Ben Lomond Gardener: Nip and Tuck for the New Year
By Uncle Skip
On December 21, the Winter Solstice, we rounded the corner at the wintery end of the year’s ellipse. After this most sacred of all garden holy days, the hours of sunlight begin to increase again, as the Northern Hemisphere starts tilting back towards the sun. Meanwhile, the winter garden is a cool, calm, relaxing place. The bones (roots, branches and stones) are in full view, even more so once pruning is done. It’s like seeing the sheet music for a piece you’ve learned by ear. Beautiful in pattern, as much as in detail.
Bamboos in winter are thick with sharp green foliage against golden, green, or striated culms (shoots). Almost everything deciduous is bare, so the bamboos stand out, but not entirely alone. Manzanita, its wine-red limbs “stark and shiny in the breeze” (Grateful Dead, R. Hunter, 1968), rests before pushing white flower buds. Silk tassel (Garrya elliptica) is filling up with soft, dangling, dusty-brown tufted clusters. Several varieties of rosemary are flowering right now, oblivious to low light and nightly frost.
Roses and apples require your attention in December and January. I do not advocate spraying anything besides OMRI-certified products, however, I do strongly advocate using those this month or next for protection against plant diseases and insect pests. I use dormant oil (mineral oil) and copper diammonium. Copper sulfate is a good alternative. On apples, apply three times each winter; at Thanksgiving, Christmas, and New Year’s Day, roughly. You can stray slightly from this schedule, but dormant spray will wash off with winter rains, so plan treatments accordingly. I only spray roses once per year. Dormant oil plus copper diammonium in January, just after pruning.
Pruning is one of the bigger winter tasks. I have a full-sized, old-school Granny Smith apple tree that was pruned in an erratic, if not barbaric manner by the previous occupants. They seem to have assaulted the poor tree with a chainsaw every three or four years, at random and without beneficial effect. With focus and patience, however, even this kind of butchery can be reversed (took me 20 years). I heartily recommend Orin Martin’s classes and book “Fruit Trees for Every Garden” (10 Speed Press, 2019).
Herewith, a few simple pointers. If you remember nothing else, prune for light and air. Light for even growth and fruit ripening; air for circulation and protection against disease microbes. Second, remove dead, damaged, diseased, and crowded wood. You can remove (thin) as much as one third of the fruit wood on apples, either by directly pruning fruiting spurs or by removing older laterals on which they grow (check photos of fruit and foliar buds to learn the difference). I’ve trained my Granny Smith into an ”open center” form; with several large scaffolding branches extending out around the trunk more or less in balanced weight and volume. The “central leader” form is more common on dwarf and semi-dwarf trees. Use “heading” cuts to stimulate growth. On two-year-old wood, cut back to lower, outward-facing bud to stimulate new growth. Head back easy, just above a bud near the top of the stem to keep the stem at its present size and encourage foliage and fruit spur growth below.

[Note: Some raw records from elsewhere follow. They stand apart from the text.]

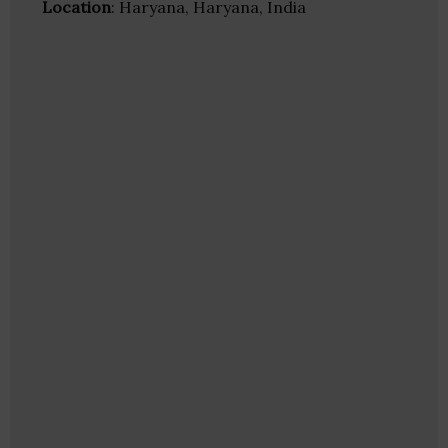
Location
: Haryana, Haryana, India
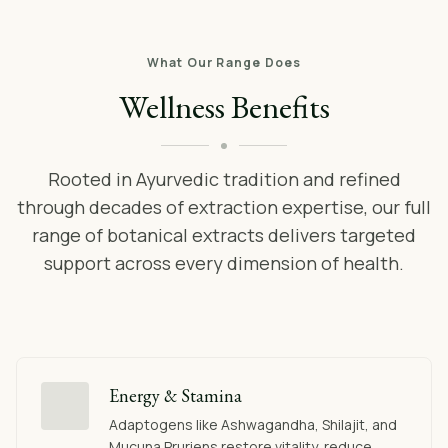
What Our Range Does
Wellness Benefits
Rooted in Ayurvedic tradition and refined
through decades of extraction expertise, our full
range of botanical extracts delivers targeted
support across every dimension of health.
Energy & Stamina
Adaptogens like Ashwagandha, Shilajit, and
Mucuna Pruriens restore vitality, reduce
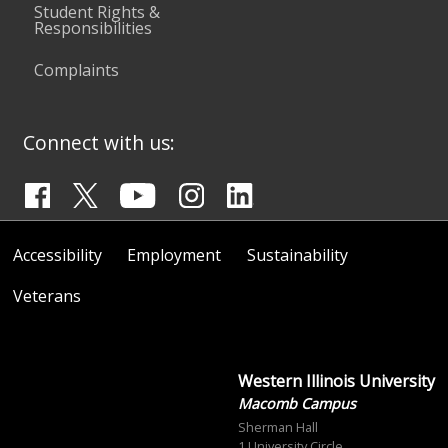
Student Rights &
Responsibilities
Complaints
Connect with us:
Accessibility
Employment
Sustainability
Veterans
Western Illinois University
Macomb Campus
Sherman Hall
1 University Circle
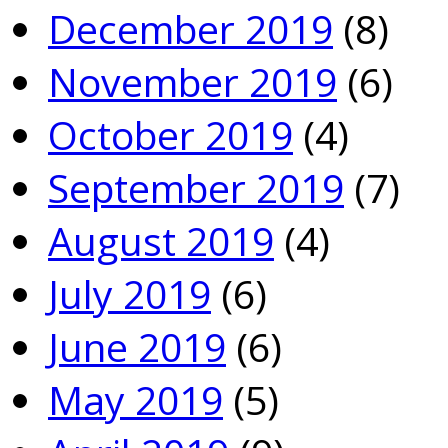
December 2019
(8)
November 2019
(6)
October 2019
(4)
September 2019
(7)
August 2019
(4)
July 2019
(6)
June 2019
(6)
May 2019
(5)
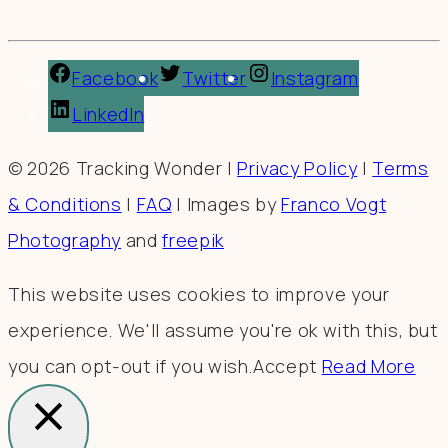
Facebook
Twitter
Instagram
LinkedIn
© 2026 Tracking Wonder |
Privacy Policy
|
Terms
& Conditions
|
FAQ
| Images by
Franco Vogt
Photography
and
freepik
This website uses cookies to improve your
experience. We'll assume you're ok with this, but
you can opt-out if you wish.
Accept
Read More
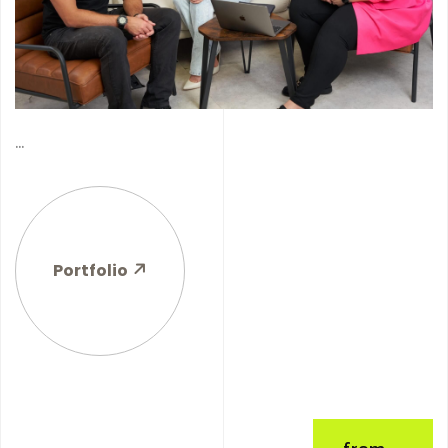
...
Portfolio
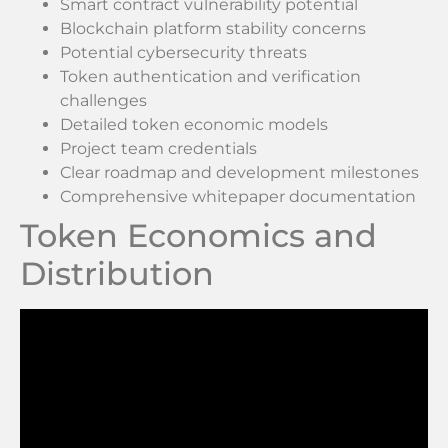
Smart contract vulnerability potential
Blockchain platform stability concerns
Potential cybersecurity threats
Token authentication and verification
challenges
Detailed token economic models
Project team credentials
Clear roadmap and development milestones
Comprehensive whitepaper documentation
Token Economics and
Distribution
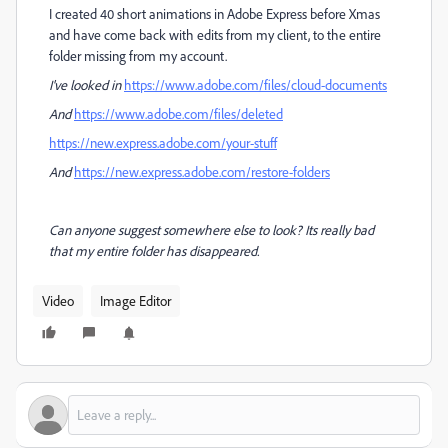
I created 40 short animations in Adobe Express before Xmas
and have come back with edits from my client, to the entire
folder missing from my account.
I've looked in
https://www.adobe.com/files/cloud-documents
And
https://www.adobe.com/files/deleted
https://new.express.adobe.com/your-stuff
And
https://new.express.adobe.com/restore-folders
Can anyone suggest somewhere else to look? Its really bad
that my entire folder has disappeared.
Video
Image Editor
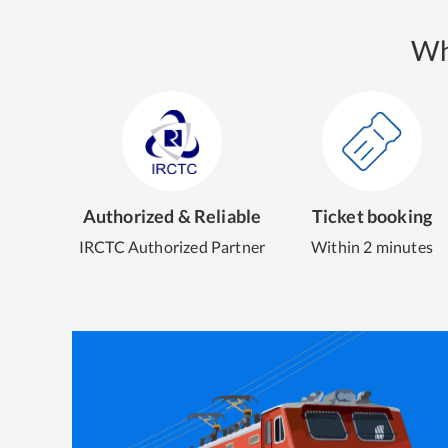
Wh
Authorized & Reliable
Ticket booking
IRCTC Authorized Partner
Within 2 minutes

I have three kinds of roses that benefit from moderate to hard winter pruning: floribunda, shrub, and English. These roses blossom on this year’s wood. Remove older, gnarled shoots and replace with younger, thick, fast-growing ones over time. On a mature floribunda rose, cut back to four to six main stems growing from the base of the plant. What remains looks like an inverted hand, fingers open part way and extended skyward. Shrub roses will respond well to similar treatment, but you can leave more wood and longer stems in place. English roses also respond well to a lighter touch, however, I have been quite ruthless with my Graham Thomas, removing 50% of the shoots every year. I still get a magnificent head of rich, yellow blooms over the arbor.
Uncle Skip writes about seasonal gardening from his home in beautiful Ben Lomond, California.